The exciting thing about the 2019 MSTS Annual Meeting is we were able to announce to the society that we're ready for the next phase of this [registry]. For anyone who wants to participate, let us know. Let's start the work to get the institutional approvals and get everybody up and running from a technological perspective. The goal is to open this [registry] and start to collect data the spring [of 2020].

What should physicians know about the registry?

[The registry] is an important effort in taking care of patients with sarcoma because it addresses that previously unaddressed area of surgical recovery and functional outcomes. Anybody who takes care of sarcoma and patients should be aware that this registry exists and would provide some element of knowledge regarding how the surgery impacts the end result of sarcoma care.

For orthopedic oncologists, be aware that this data collection mechanism exists; this registry exists. Hopefully, any sarcoma center with access to an orthopedic oncologist who is a member of the MSTS [will take advantage of the registry]. We're looking for partners, so go to the AAOS website and search under “Registries” and let us know that you're interested.

What intriguing research is ongoing in the orthopedic oncology field?

A lot of the compelling research that's coming out in sarcoma is looking at newer treatments. We all recognize that we don't have sarcoma figured out; the cure rates could be better. In general, we're all looking for assertive enrollment into clinical trials. All of these newer systemic interventions that are coming on the market are very exciting, but to date haven't changed clinical practice. As orthopedic surgeons, we collaborate with a lot of other medical oncologists, physicians, and practitioners who treat patients with sarcoma. We all agree that accessing clinical trials, enrolling patients on clinical trials at the beginning of treatment, and making sure that patients are treated in a sarcoma center are very important. I'm always excited to see the results of those [clinical trials].
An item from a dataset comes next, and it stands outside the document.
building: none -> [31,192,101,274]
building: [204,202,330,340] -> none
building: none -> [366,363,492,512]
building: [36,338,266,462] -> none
Specifically, for orthopedic oncology, there is a lot of work going into functional outcomes and understanding patient experience. We had a nice symposium on adolescent and young adult cancers and how taking care of patients with sarcoma in a certain age group takes a different thought process and has different challenges. Those issues, in addition to just making sure we're doing the right surgery, are all important and exciting.

What are some challenges in the field and how are they being addressed?
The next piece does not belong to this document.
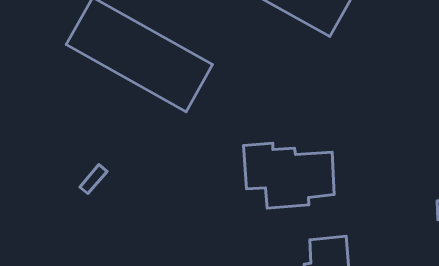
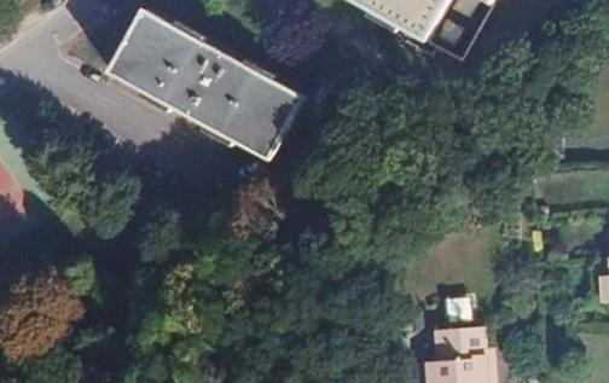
building: [243,143,334,208] -> none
One of the unique challenges in orthopedic oncology is, when you treat patients for cancer and they survive, often the procedures that we're doing involve implants that are going to give them issues with durability in the future. One of the challenges is always after the initial stage of cancer care when someone is cured.

Twenty or 30 years later, when they are starting to have an extremity reconstruction that's not working anymore, how do you take care of that? Is there anything that you can do upfront to perhaps give them a more durable and functional result? These are issues that are potentially unique to the orthopedic oncology community because the role we play in sarcoma care and cancer care is to not only resect the primary tumor, but also to reconstruct extremities in a way that will give the most durable, functional, and pain-free result.
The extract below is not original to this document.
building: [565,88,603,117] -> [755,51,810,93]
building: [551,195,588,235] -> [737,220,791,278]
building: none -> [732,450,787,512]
Are there any precision medicine efforts in this field?

It depends on how you define [precision medicine]. From a surgical perspective, you're treating each patient as an individual, and they may have different ages, body sizes, and goals in terms of how functional they want to be and what activities they want to do. To a certain extent, you're always making patient-specific decisions based upon that. It's certainly a team approach and we're aware of these newer medications and treatment profiles that are coming along the pipe. [Research in orthopedic oncology] is more surgical decision-making based upon the patient and their goals.

Miller BJ, Levin A, Calvert G, Henderson E. Update on the American Academy of Orthopaedic Surgeons Musculoskeletal Tumor Registry. Presented at: 2019 Musculoskeletal Tumor Society Annual Meeting; October 2-4, 2019; Portland, OR. Abstract 2.